Gavin frowns. “So how did you make it out of
that
? Doesn't sound like she cared very much that you were nice to her anymore.”

“My husband. He was a close friend of Mother's father and Eli. He remembered this place and that, although it had been boarded up and never finished because of the war, it was finished enough for a small group of people to live. He gathered us in groups of five. He'd successfully gathered four groups here and was bringing a fifth when they got caught. She killed them all. Including Aleksandr—my husband.”

“I'm so sorry.” I lean over and touch the top of her hand.

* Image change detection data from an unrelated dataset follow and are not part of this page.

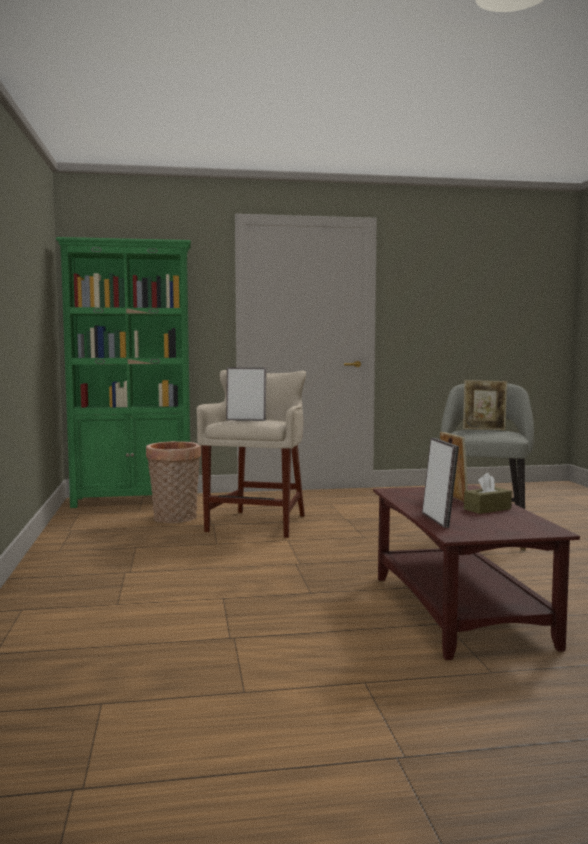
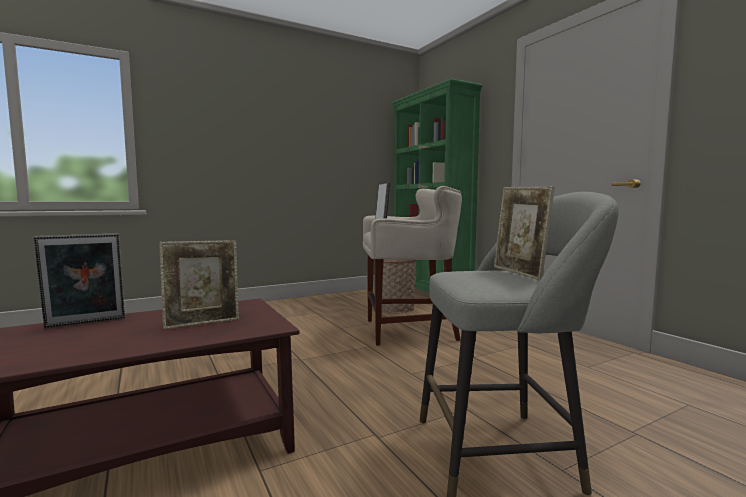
camera: 70 degrees right, 0 degrees up
(487, 509) = (130, 339): brown tissue box -> none

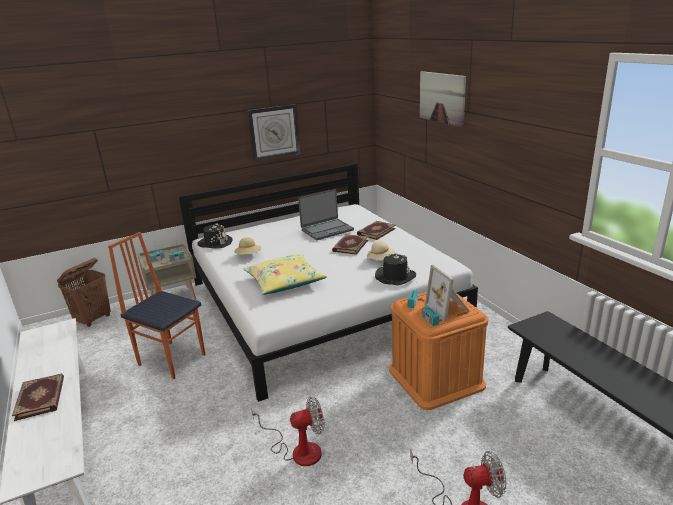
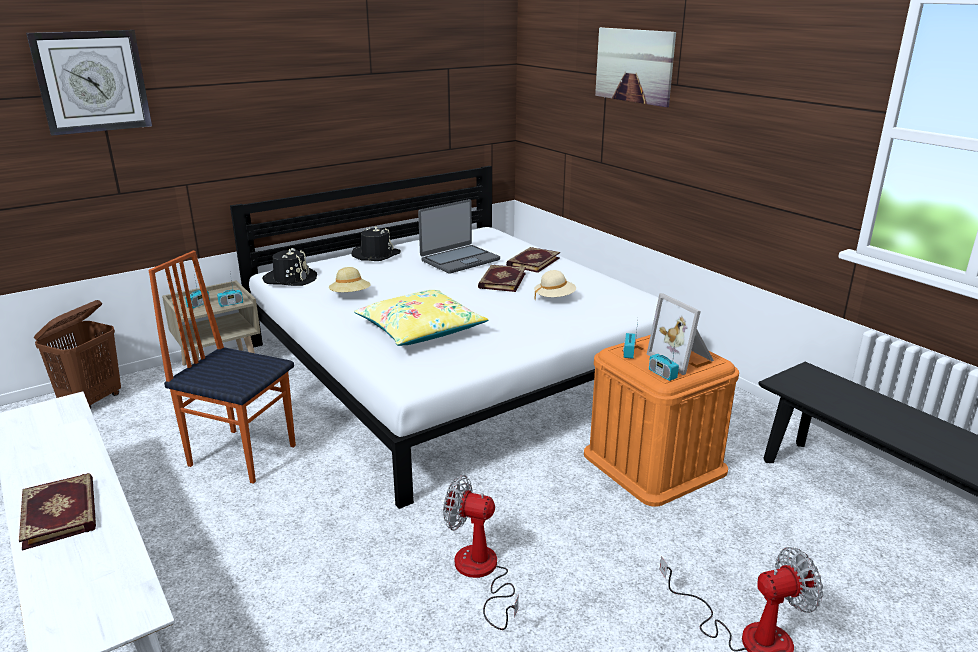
camera: 10 degrees left, 0 degrees up
(274, 132) = (375, 113): wall clock -> wall clock (92, 81)
(298, 450) = (481, 574): fan -> fan turned 135 degrees counterclockwise
(395, 277) = (584, 320): black hat -> black hat (375, 255)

She gives me a sad smile. “He managed to save twenty-one people.”

“Twenty-one?” Asher asks.

Her smile grows a little wider. “I was pregnant. Alek never got to see his son, but his son knows what he did.”

There's an awkward silence and I decide to fill it by asking something that's been nagging at me. “What does Father have to do with all this?” I ask.

“He started his own rebellion right after Mother showed her true colors, after an imagined slight from him. But Dr. Friar had betrayed him and Mother killed everyone who had any part in the rebellion. Except Eli. She kept him around for whatever twisted reasons she had. After that, he didn't trust anyone. For years he kept to himself and just did what Mother wanted.